[Opening DOCUMENT TEXT section]

Immortalization of Mesenchymal Stem Cells for Application in Regenerative Medicine and Their Potential Risks of Tumorigenesis

Regenerative medicine utilizes stem cells to repair damaged tissues by replacing them with their differentiated cells and activating the body's inherent regenerative abilities. Mesenchymal stem cells (MSCs) are adult stem cells that possess tissue repair and regenerative capabilities and immunomodulatory properties with a much lower risk of tumorigenicity, making them a focus of numerous clinical trials worldwide. MSCs primarily exert their therapeutic effects through paracrine effects via secreted factors, such as cytokines and exosomes. This has led to increasing interest in cell-free therapy, where only the conditioned medium (also called secretome) from MSC cultures is used for regenerative applications. However, MSCs face certain limitations, including cellular senescence, scarcity, donor heterogeneity, complexity, short survival post-implantation, and regulatory and ethics hurdles. To address these challenges, various types of immortalized MSCs (ImMSCs) capable of indefinite expansion have been developed. These cells offer significant promise and essential tools as a reliable source for both cell-based and cell-free therapies with the aim of translating them into practical medicine. However, the process of immortalization, often involving the transduction of immortalizing genes, poses potential risks of genetic instability and resultant malignant transformation. Cell-free therapy is particularly attractive, as it circumvents the risks of tumorigenicity and ethical concerns associated with live cell therapies. Rigorous safety tests, such as monitoring chromosomal abnormalities, are critical to ensure safety. Technologies like inducible or suicide genes may allow for the controlled proliferation of MSCs and induce apoptosis after their therapeutic task is completed. This review highlights recent advancements in the immortalization of MSCs and the associated risks of tumorigenesis.

[Closing DOCUMENT TEXT section]

* INSTRUCTIONS FOR THE TASK:
In the abstract on immortalized mesenchymal stem cells, what other name is given for the conditioned medium from MSC cultures?

[Opening DATA RECORDS section]

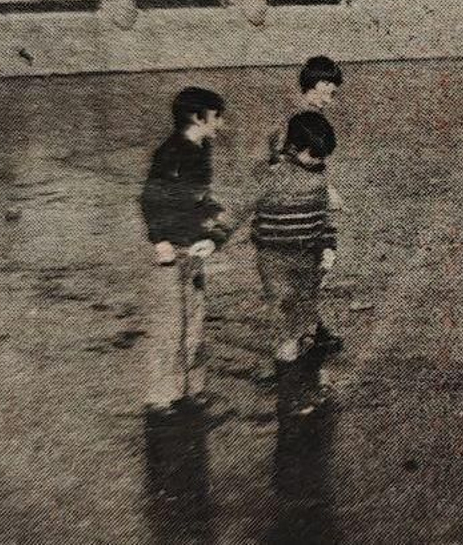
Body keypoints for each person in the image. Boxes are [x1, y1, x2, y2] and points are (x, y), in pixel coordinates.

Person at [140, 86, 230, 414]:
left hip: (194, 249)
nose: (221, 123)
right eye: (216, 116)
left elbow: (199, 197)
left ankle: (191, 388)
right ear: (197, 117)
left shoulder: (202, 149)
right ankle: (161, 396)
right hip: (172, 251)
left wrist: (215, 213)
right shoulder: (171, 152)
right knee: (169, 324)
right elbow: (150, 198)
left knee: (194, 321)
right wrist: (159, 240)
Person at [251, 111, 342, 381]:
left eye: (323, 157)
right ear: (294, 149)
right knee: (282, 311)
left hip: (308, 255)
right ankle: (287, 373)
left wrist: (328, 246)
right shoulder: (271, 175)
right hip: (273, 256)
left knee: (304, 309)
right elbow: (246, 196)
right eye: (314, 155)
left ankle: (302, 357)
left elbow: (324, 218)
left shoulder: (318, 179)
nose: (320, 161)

[Closing DATA RECORDS section]
[Opening DATA RECORDS section]

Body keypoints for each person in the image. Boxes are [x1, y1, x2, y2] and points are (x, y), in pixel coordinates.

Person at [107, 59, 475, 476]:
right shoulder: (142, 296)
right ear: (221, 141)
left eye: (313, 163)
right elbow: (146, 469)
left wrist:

[Closing DATA RECORDS section]

* RESPONSE BELOW:
Secretome.